By the end of the evening, however, two partners I danced with asked if I was an instructor, and one of the instructors asked if I’d ever considered competing. On the one hand, I was thrilled and flattered – a natural talent discovered! On the other, I was completely appalled. Ballroom dance? So far as I was concerned, it might as well have been natural talent for interior design or hair styling. Why couldn’t I suddenly discover a knack for 100 mile per hour fastballs, I wondered, or a surprising ability (considering my limited height and exceeding whiteness) to dunk with Jordan-esque panache?

Sometimes, life is so tragically unfair.

underwear

For whatever reason, we guys often form bizarre attachments to pieces of clothing, strong emotional connections that effectively prevent us from noticing their increasingly well-loved condition. Favorite t-shirts yellow at the armpits, favorite jeans fray at the hems and zipper, yet we can’t possibly imagine actually retiring them. And nowhere is our love more apparent than with underwear; given the choice, we’ll keep washing and wearing a trusty pair of boxers until it’s disintegrated to nothing more than a waistband and a few hanging threads.

As women rarely hold such forgiving opinions of overly scruffy clothing (and underwear in particular), it behooves any guy with an eye towards impressing the ladies to (at least occasionally) view the contents of his closet (or, at least, his underwear drawer) with a cool and dispassionate eye. This very morning, I did so myself, examining each pair of boxer-briefs, and I’m afraid the results were not good:

Total Pairs: 11*
Pairs in Good Condition: 2
Pairs in Acceptable Condition: 1
Pairs with Weirdly Ruffled Waistbands (ed. note: due to elastic losing it’s stretch after too many washings): 3
Pairs with Small Holes: 3
Pairs with Holes in Front Large Enough that the Proverbial Mouse Might Escape the Proverbial House: 2

As much as it pains me to say it, I think it’s time for a serious drawer cleanout and underwear shopping spree.

* This is nearing the bare acceptable minimum number of pairs. Guys mainly do the wash only after running out of clean underwear, re-wearing all the cleaner looking pairs inside out, and then sometimes even wearing bathing suits as underwear. Clearly, then, the more pairs owned, the less frequent the need to do the wash.

like wolverine

Two days back, spending several hours too many catching waves and practicing longboard tricks (nota bene: the classic headstand-on-board can cause serious board-wax-in-hair), I managed to pick up the best sunburn I’ve had in years, a burn that carried well past lobster red and deep into fire-engine. Flying home today, however, some 48 hours later, I barely look pink.

For whatever reason, I’ve always been an unusually fast healer.

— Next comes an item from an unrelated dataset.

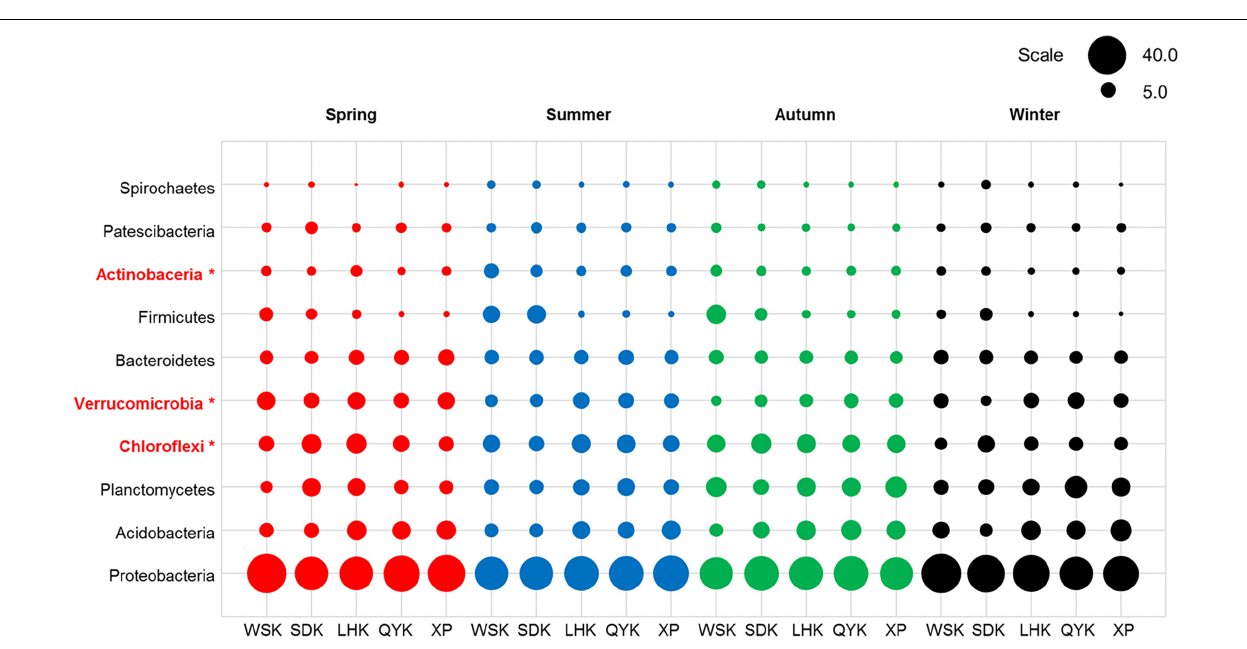
FIGURE 3 | Relative abundances of dominant bacterial phyla in sediments from different sampling sites among various seasons (Red = Spring, Blue = Summer, Green = Autumn, Black = Winter). Asterisks represent a significant difference among the seasons according to Kruskal-Wallis H-test from STAMP pipeline (Kruskal-Wallis H-test, P <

At a one week post-op checkup after some minor surgery a few years back, for example, the surgeon literally had to check his files against his appointment calendar to convince himself that he had really sliced and diced just one week prior – the scar, he said, appeared to have been healing for nearly a month.

Sure, I’m grateful for that quick-fix abilitiy – given the frequently injurious nature of full-contact martial arts, it’s one I often put to good use. But, taken together with a fast metabolism (two hours after a big dinner and I’m ready to repeat the meal), it makes me worry about how long my body can keep up the pace. If all my cells are sprinting along, how will they ever be able to stick around for the marathon of a life I’ve got planned?

beachfront blogging

Having arrived earlier this afternoon in Hawaii (or, more specifically, on the southwest coast of Maui), I’ve by now had chance to reconfirm at least one highly functional life skill – within seconds of entering, I can consistently and precisely estimate a hot tub’s temperature, to the exact degree. Impressive, sure, but that’s just the sort of ability you can hone if you’re willing to subject yourself to the hard work of years and years of vacationing on tropical islands across the globe.